Quarta-feira, 14 de Junho de 2017

O Bloco-Notas de José Cutileiro

 

 

saint-John Perse

 Saint-John Perse

José Cutileiro

 

 

  

Ir ver o Sr. Terry

 

 

 

Há cinco anos, depois de eu me esquecer às vezes de coisas de que costumava lembrar-me sempre, minha mulher sugeriu que eu deveria ir consultar um técnico, especialista que me examinasse e pudesse verificar se eu mostrava sintomas de Alzheimer.

 

“Pagar e morrer, o mais tarde que possa ser!” afirmava, didático, milionário meu conhecido que, a meio da assinatura de um cheque, depois da caneta ter já traçado parte do gatafunho, parava uma fracção de segundo, como se a mão lhe doesse, antes de rematar diminuição irrevogável de liquidez. Por razões longas de enumerar, assisti há muitos anos a sessão em que guarda-livros lhe ia pondo cheques em frente para assinar, cada um deles sobre páginas que justificavam o dispêndio, e foi preciso sempre vencer a hesitação final.

 

Eu sou assim com médicos, sobretudo médicos que não conheça, e vou adiando o mais que possa. Depois habituo-me, mas mesmo os raros por quem ganho devoção – sem ela, consultas não servem de nada – visito espaçadamente. (Em parte, porque tenho a impressão de estar a tirar-lhes tempo com o meu moi haïssable).

 

Procurei ganhar tempo, como funcionário público sorna, mas sem perder de vista que o propósito da busca era encontrar o melhor especialista, cinco léguas em redondo. O meu endireita – na tabuleta diz osteopata e tem, a seguir ao nome, iniciais equivalentes, na arte dele, a óptima região de origem controlada – formou-se e trabalhou anos num centro reputado de neurologia, de maneira que comecei por lhe perguntar a ele. Comecei e acabei. Deu-me o nome e as coordenadas do especialista que deveria ir consultar.

 

Não era médico, tendo só direito a Senhor, e tinha agenda carregada mas, devido, segundo a secretária, a desistência, recebeu-me mês e meio depois do meu primeiro telefonema. O exame passava-se em duas sessões de duas horas, em dias diferentes. Acabado o primeiro dia perguntei-lhe o que achava. “Digo-lhe no fim” respondeu.

 

“O Senhor Terry é casado?”

“Sou, porquê?”

“O que é que eu digo à minha mulher?”

“Que não esteja preocupada” respondeu o especialista e sorriu, cúmplice.

 

Estou agora noutra de esquecimentos e a minha mulher acha que devo ir ver o Sr. Terry outra vez. Eu acho que não vale a pena porque continuo a saber de cor grosas de versos. “Tudo coisas que aprendeu quando era novo”. É verdade, mas fixei outro dia um poema de Saint-John Perse. Aqui vai, também para a leitora.

 

 

J'honore les vivants, j'ai face parmi vous.

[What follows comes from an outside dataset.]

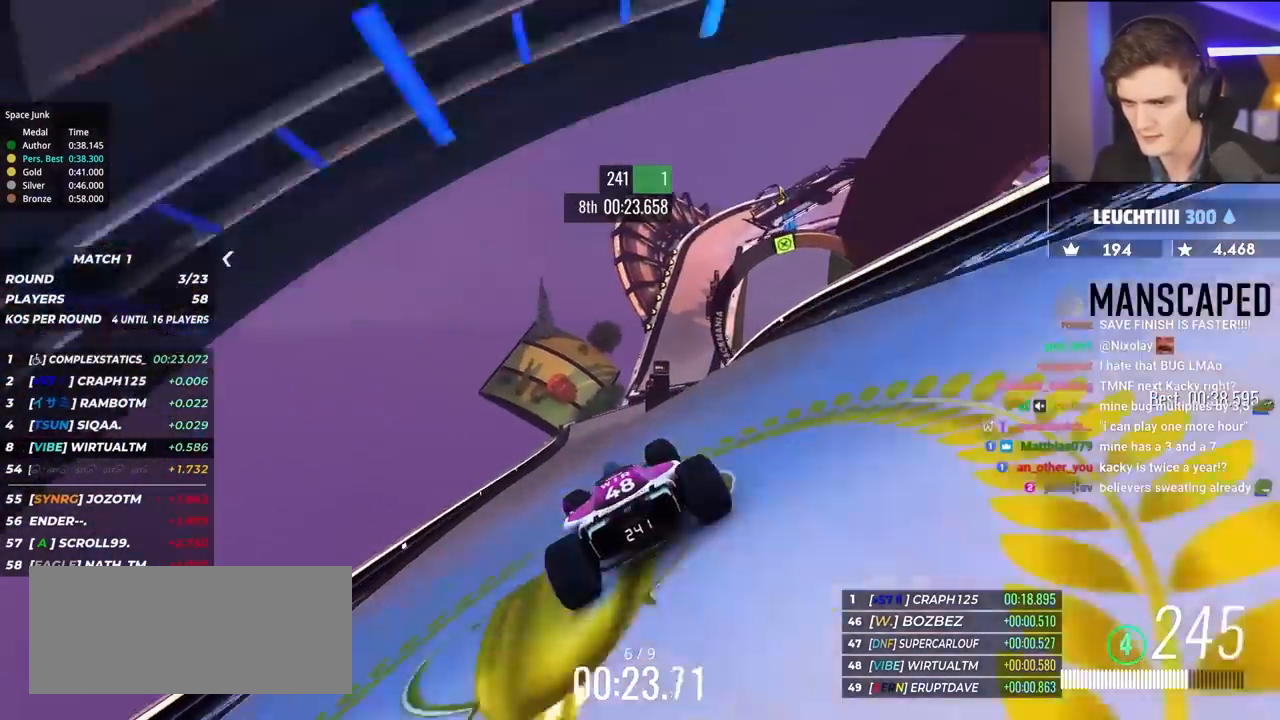
{"keys": ["right", "up"], "events": [[167, "right", "down"], [300, "right", "up"], [484, "right", "down"]]}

Et l'un parle à ma droite dans le bruit de son âme

et l'autre monte les vaisseaux,

le Cavalier s'appuie de sa lance pour boire.

(Tirez à l'ombre, sur son seuil, la chaise peinte du vieillard.)

 

 

J’honore les vivants, j’ai grâce parmis vous.                                                                        

Dites aux femmes qu’elles nourrissent                                                                                      

qu’elles nourrissent sur la terre ce filet mince de fumée…                                                      

Et l’homme marche dans les songes et s’achemine vers la mer                                            

et la fumée s’élève au bout des promontoires.

 

 

J’honore les vivants, j’ai hâte parmis vous.                                                                        

Chiens ho! mes chiens, nous vous sifflons…                                                                            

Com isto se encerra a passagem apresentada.